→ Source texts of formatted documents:
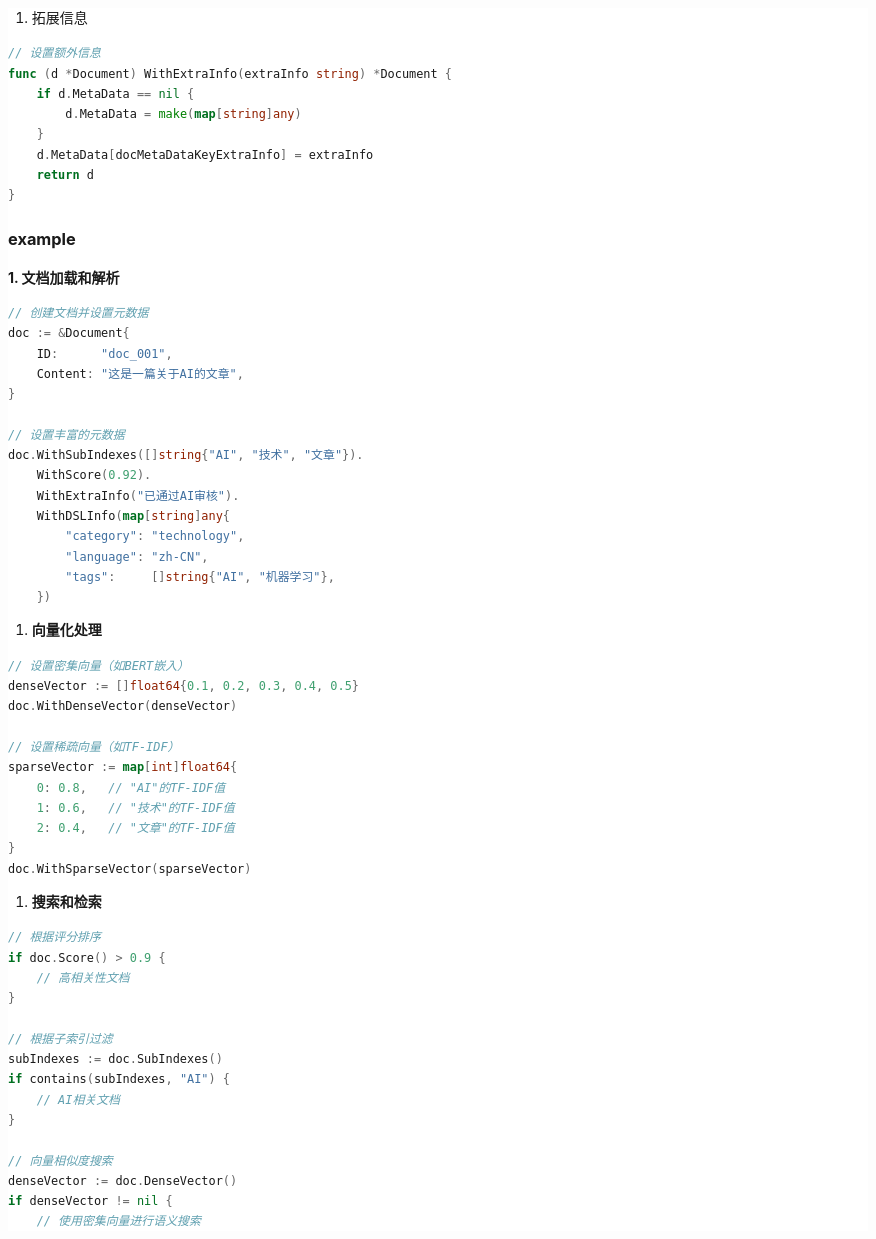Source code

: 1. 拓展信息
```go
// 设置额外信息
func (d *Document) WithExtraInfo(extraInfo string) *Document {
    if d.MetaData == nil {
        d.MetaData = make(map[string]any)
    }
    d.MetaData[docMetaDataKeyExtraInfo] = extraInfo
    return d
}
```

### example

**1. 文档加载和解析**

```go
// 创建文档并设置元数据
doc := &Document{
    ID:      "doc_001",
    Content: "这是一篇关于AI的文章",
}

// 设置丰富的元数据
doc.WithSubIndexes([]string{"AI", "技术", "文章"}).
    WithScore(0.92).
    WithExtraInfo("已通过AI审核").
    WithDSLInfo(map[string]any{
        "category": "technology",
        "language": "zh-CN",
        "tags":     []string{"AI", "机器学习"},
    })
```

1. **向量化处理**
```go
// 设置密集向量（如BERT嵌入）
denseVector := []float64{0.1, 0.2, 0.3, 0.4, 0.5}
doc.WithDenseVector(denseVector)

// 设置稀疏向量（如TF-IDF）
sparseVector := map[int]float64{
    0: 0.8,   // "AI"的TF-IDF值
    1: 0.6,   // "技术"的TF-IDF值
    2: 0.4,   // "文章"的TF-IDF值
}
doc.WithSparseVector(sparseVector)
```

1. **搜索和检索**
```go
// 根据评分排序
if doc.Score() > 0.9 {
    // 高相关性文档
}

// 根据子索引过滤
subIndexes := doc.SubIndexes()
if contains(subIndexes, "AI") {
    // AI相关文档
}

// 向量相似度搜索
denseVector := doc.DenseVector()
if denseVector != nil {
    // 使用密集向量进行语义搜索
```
...
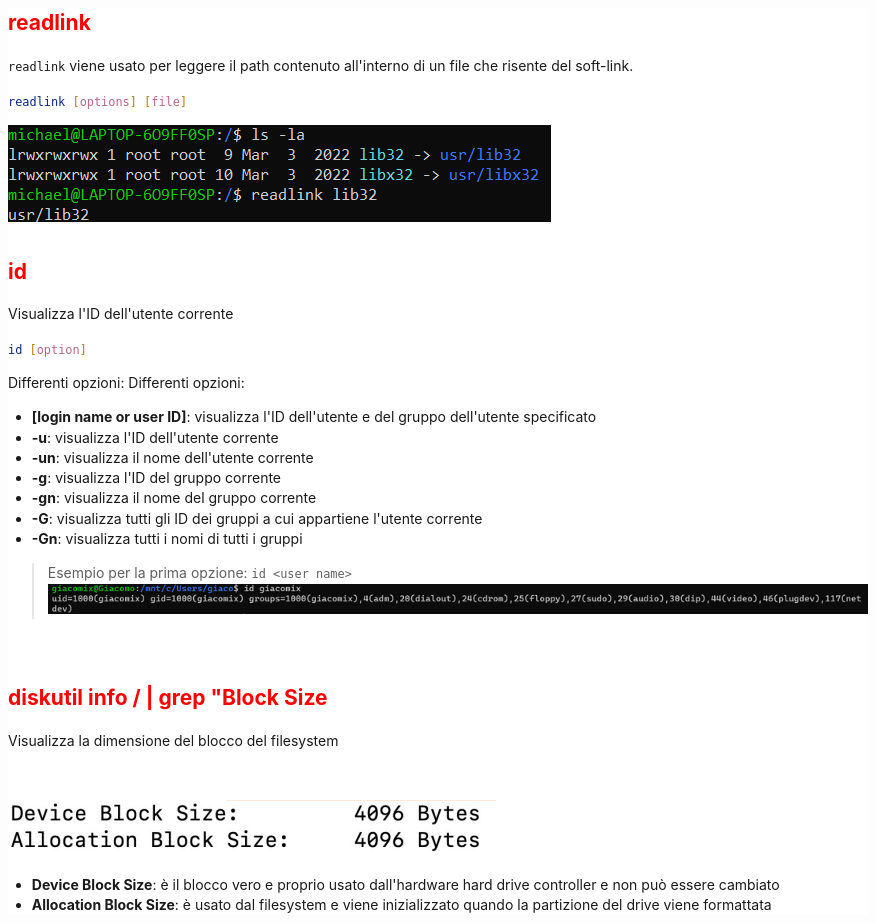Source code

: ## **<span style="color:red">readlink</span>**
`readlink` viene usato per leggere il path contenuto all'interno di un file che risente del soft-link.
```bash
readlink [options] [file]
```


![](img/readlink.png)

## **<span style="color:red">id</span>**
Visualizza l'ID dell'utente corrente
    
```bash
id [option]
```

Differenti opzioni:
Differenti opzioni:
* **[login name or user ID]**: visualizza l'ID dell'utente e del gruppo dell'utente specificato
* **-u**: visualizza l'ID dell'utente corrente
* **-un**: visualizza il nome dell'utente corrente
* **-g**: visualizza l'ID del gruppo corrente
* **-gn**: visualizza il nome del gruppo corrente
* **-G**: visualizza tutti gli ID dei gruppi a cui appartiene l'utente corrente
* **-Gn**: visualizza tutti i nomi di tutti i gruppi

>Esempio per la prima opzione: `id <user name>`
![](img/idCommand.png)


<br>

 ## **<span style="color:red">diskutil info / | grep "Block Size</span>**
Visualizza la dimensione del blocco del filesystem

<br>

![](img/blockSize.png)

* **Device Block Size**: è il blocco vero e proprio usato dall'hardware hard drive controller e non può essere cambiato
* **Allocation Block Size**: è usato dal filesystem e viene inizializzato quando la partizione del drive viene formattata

→ WORK TASK: Going through the data above, count each line that contains "dell" and give only that figure.

→ PROBLEM SOLUTION: 4